We now compare our method on the more challenging FYCNN90M benchmark, for which a single query amounts to searching an image in a collection containing 90 million images. Figure 5 reports the performance achieved by different methods. First observe that the non-exhaustive methods (bottom) are at least 2 orders of magnitude faster than the methods that compare the codes exhaustively (top), like ITQ. The former are able to find similar images in a few seconds. Again, our polysemous strategy IMI+PolyD/dual offers a competitive advantage over its competitor IMI. Our method is approximately \(1.5\times \) faster for a negligible loss in accuracy.

Fig. 5.
figure 5

Performance on the FYCNN90M benchmarks. We use 20 bytes per vector (128 bits for the code and 4 bytes per identifier), i.e., per indexed image. Above: For reference we give results obtained by methods that exhaustively compare the query to all vectors indexes based on their codes. As to be expected, the non-exhaustive methods (below) achieve much better performance, especially when probing a large number of inverted lists (see “probe 256”). Our proposal IMI+PolyD/dual offers the best trade-off between memory, search time and accuracy by a fair margin.

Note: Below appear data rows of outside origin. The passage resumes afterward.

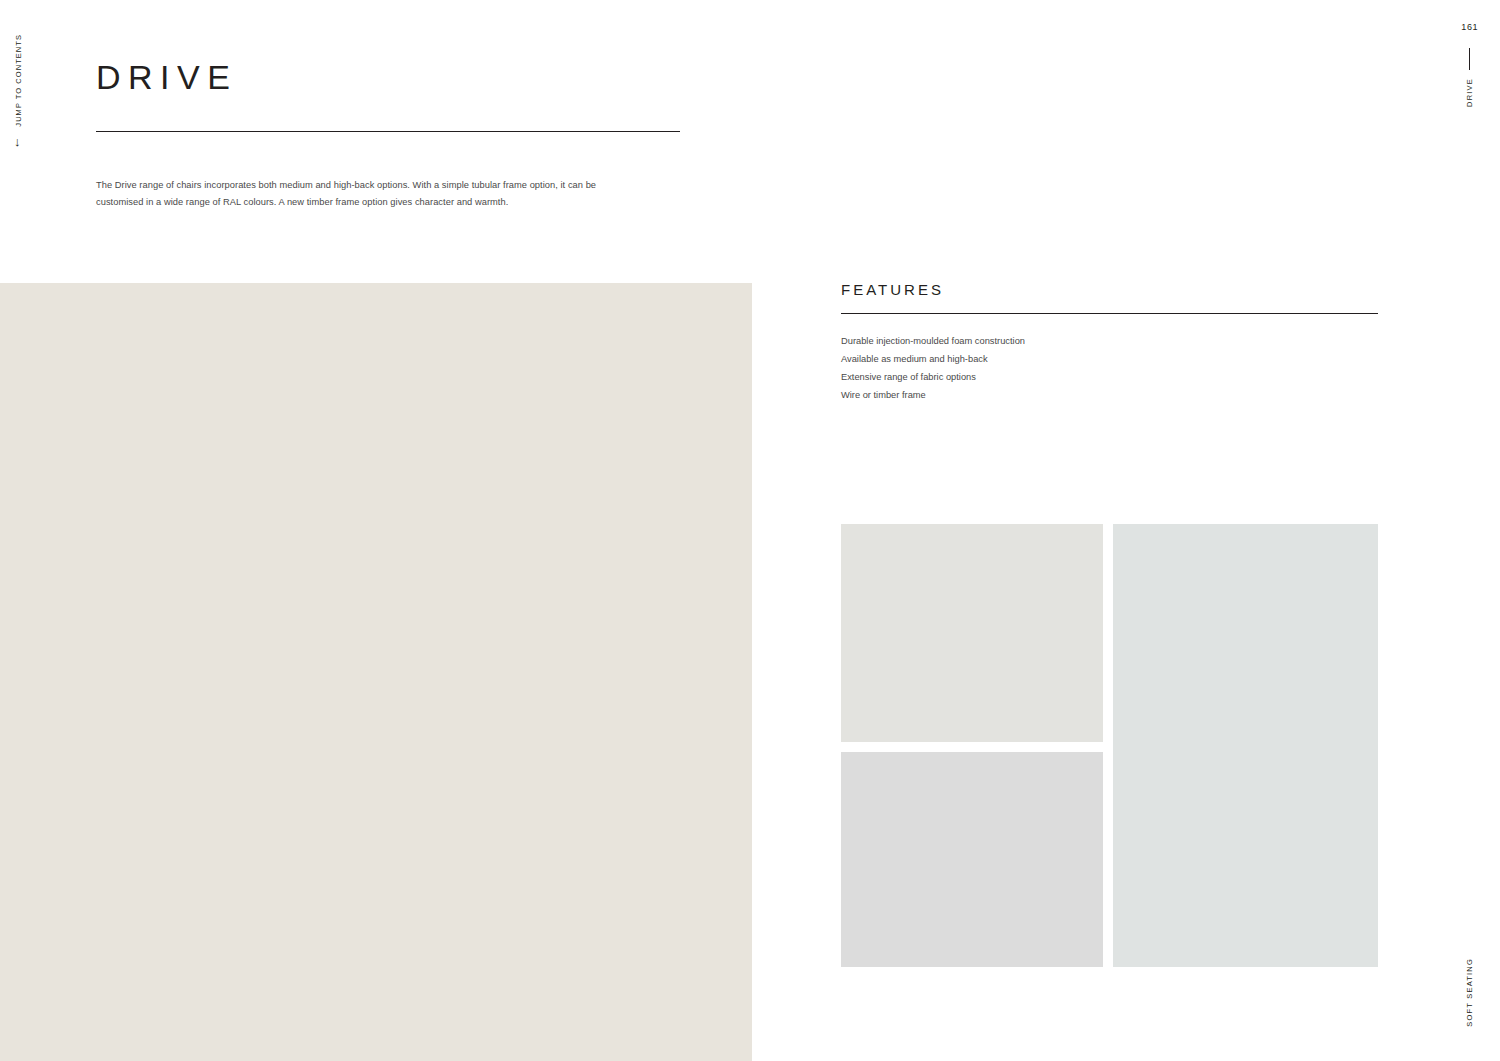Jump to contents ↓
161
Drive
Soft Seating
Drive
The Drive range of chairs incorporates both medium and high-back options. With a simple tubular frame option, it can be customised in a wide range of RAL colours. A new timber frame option gives character and warmth.
Features
Durable injection-moulded foam construction
Available as medium and high-back
Extensive range of fabric options
Wire or timber frame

5 Application: Large-Scale K-NN Image Graph

As an application to our fast indexing scheme, we now consider the problem of building the approximate k-NN graph of a very large image collection. For this experiment, we make use of the 95,063,295 images available in the Flickr 100M dataset. As was the case in Sect. 4, we use 4,096D AlexNet features reduced to 256D with PCA. For the graph construction, we simply compute the k-NN with \(k=100\) for each image in turn. This takes 7h44 using 20 threads of a CPU server. Note that the collection that we consider is significantly larger than the ones considered in previous works [14, 47] on kNN graph. Moreover, our approach may be complementary with the method proposed by Dong et al.  [14].

Fig. 6.
figure 6

Examples of image modes and their neighbors in the graph. For each reference image (left), we show the corresponding image neighbors in the kNN graph on its right.

For visualization purposes, we seek the modes following a random walk technique [13]: we first iteratively compute the stationary distribution of the walk, (i.e. the probability of each node to be visited during the random walk) and then consider as modes each local maximum of the stationary probability in the graph. We find on the order of 3,000 such maxima. Figure 6 depicts a sample of these maxima as well as their closest neighbors. We believe that these results are representative of the typical quality of the found neighbors, except that, for privacy reasons, we do not show the numerous modes corresponding to faces, of which we found many including specialized modes of “pairs of persons”, “clusters of more than two persons” or “baby faces”.

6 Conclusion

In this work, we introduced polysemous codes, i.e., codes that can be interpreted both as binary codes and as product quantization codes. These complementary views are exploited for very large-scale indexing in a simple two-stage process that first involves filtering-out the majority of irrelevant indexes using the fast Hamming distance on binary codes, and then re-ordering the short list of candidates using the more precise but also slower asymmetric distance on PQ codes. This yields a competitive indexing scheme that combines the best of both worlds: its speed is comparable to that of pure binary techniques and its accuracy matches that of PQ.